ChunkManager

ChunkManager(
    overlap = None,
    group_columns = None,
    keep_partial = False,
    snap_coords = True,
    tolerance = 1.5,
    conflict = raise,
    **kwargs ,
)

A class for managing the chunking of data defined in a dataframe.

The chunk manager handles both splitting and joining of contiguous, or near-contiguous, blocks of data.

Parameters

Parameter	Description
overlap	The amount of overlap between each segment, starting with the end of first row. Negative values can be used for inducing gaps.
group_columns	A sequence of column names which should be used for sorting groups.
keep_partial	If True, keep segments which are shorter than chunk size (at end of contiguous blocks)
tolerance	The upper limit of a gap to tolerate in terms of the sampling along the desired dimension. E.G., the default value means entities with gaps <= 1.5 * {name}_step will be merged.
conflict	Indicates how to handle conflicts in attributes other than those indicated by dim (eg tag, history, station, etc). If “drop” simply drop conflicting attributes, or attributes not shared by all models. If “raise” raise an [AttributeMergeError](`dascore.exceptions.AttributeMergeError`] when issues are encountered. If “keep_first”, just keep the first value for each attribute.

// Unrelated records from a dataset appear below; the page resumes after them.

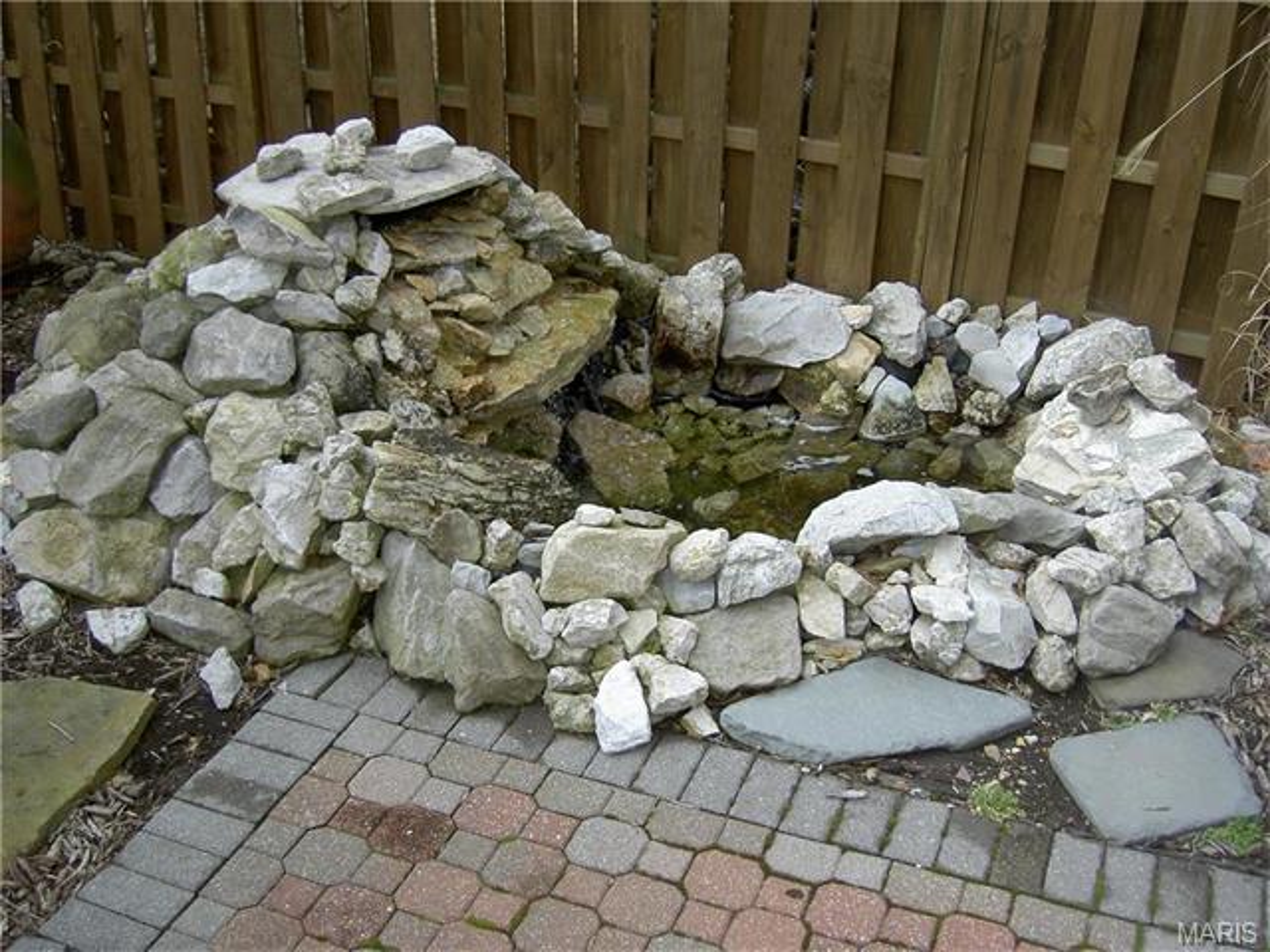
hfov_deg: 47.9
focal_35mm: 39
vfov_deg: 36.8
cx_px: 635
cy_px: 476
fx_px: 1431
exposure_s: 1/256
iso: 100
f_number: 2.8
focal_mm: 8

**kawrgs	kwargs specify the column along which to chunk. The key specifies the column along which to chunk, typically, `time` or `distance`, and the value specifies the chunk size. A value of None means to chunk on all available data (e.g. merge all data).

Note

This class is used internally by dc.BaseSpool.chunk.

Methods

Name	Description
chunk	Chunk a dataframe into new contiguous segments.
get_instruction_df	Get a dataframe connecting the chunked dataframe to its origin.